Se montrer pour mieux se cacher. Tel semblait être la stratégie choisie par les Coccosphærales, un ordre de microalgues dont on ignore presque tout bien qu’elles soient tellement abondantes qu’elles peuvent être visibles depuis l’espace. Ces acteurs incontournables des cycles organiques marins dévoilent un peu de leur mystère grâce au séquençage du génome d’une souche d’Emiliana huxleyi. Un consortium international – regroupant des équipes d’organismes de recherche américains, allemands, belges, britanniques, chiliens, canadiens et français – s’est ainsi attelé à la tâche en analysant, par la méthode globale de Sanger, le génome complet de la souche CCMP1516 et des séquences partielles de 13 autres spécimens d’E. huxleyi.
Contrairement aux attentes, le génome d’E. huxleyi ne contient que quelque 147 mégabases, soit 20 fois moins que le nôtre. Il semble pourtant contenir plus de 30 000 gènes codant des protéines, soit un tiers de plus que notre espèce. Largement dominé par des séquences répétées, qui représentent au moins 64 % de l’ensemble, il se distingue de celui des diatomées, un autre groupe de microalgues. À partir de ces données, les chercheurs ont déjà identifié des séquences apparentées à des gènes d’autres algues eucaryotes impliqués dans le transport de macromolécules et de fer, les modifications post-traductionnelles, le développement du cytosquelette et la transduction de signaux.
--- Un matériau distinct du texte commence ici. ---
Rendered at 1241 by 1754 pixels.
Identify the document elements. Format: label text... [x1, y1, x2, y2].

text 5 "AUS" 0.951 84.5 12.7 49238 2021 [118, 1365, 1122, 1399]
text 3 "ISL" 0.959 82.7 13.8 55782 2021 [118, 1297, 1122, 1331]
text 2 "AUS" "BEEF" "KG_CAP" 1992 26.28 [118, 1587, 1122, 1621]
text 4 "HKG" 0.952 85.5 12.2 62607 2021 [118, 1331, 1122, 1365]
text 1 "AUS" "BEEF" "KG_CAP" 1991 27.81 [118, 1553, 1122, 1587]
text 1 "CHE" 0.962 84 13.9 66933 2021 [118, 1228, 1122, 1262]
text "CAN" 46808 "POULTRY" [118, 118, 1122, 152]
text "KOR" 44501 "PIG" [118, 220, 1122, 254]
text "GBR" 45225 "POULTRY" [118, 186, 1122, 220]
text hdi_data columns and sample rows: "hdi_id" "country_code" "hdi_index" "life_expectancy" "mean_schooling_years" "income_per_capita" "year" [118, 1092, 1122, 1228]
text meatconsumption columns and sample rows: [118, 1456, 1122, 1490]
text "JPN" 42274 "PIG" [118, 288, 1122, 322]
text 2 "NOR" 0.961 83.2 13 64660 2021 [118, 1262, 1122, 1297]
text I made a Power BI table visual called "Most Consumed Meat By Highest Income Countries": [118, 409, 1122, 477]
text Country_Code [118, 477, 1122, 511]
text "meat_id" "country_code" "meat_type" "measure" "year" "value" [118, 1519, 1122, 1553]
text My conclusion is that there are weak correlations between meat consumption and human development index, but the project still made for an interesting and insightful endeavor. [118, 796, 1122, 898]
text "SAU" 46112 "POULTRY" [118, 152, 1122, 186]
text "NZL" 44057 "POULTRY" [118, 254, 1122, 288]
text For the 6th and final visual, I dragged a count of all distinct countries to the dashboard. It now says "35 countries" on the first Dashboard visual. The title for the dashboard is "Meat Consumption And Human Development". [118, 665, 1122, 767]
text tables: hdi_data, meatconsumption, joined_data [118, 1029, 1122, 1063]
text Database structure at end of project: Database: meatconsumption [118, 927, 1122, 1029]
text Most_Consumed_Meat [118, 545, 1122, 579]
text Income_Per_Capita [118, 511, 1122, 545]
La structure de ce génome est aussi une source de surprises. D’après la comparaison entre les différents spécimens, il semble organisé en « pangénome » : les 13 souches séquencées ne partagent qu’environ 75 % de leurs séquences, ce que l’on appelle le « génome-cœur », les 25 % restants, appelés « génome permutable », étant très variables. Cette découverte interroge les scientifiques sur la diversité d’un groupe que l’on croyait très homogène et révèle un potentiel adaptatif insoupçonné.
Read BA et al. (2013) Nature, doi:10.1038/nature12221
On reconnaît les Coccosphærales – ici E. huxleyi – à leur splendide microsquelette calcaire.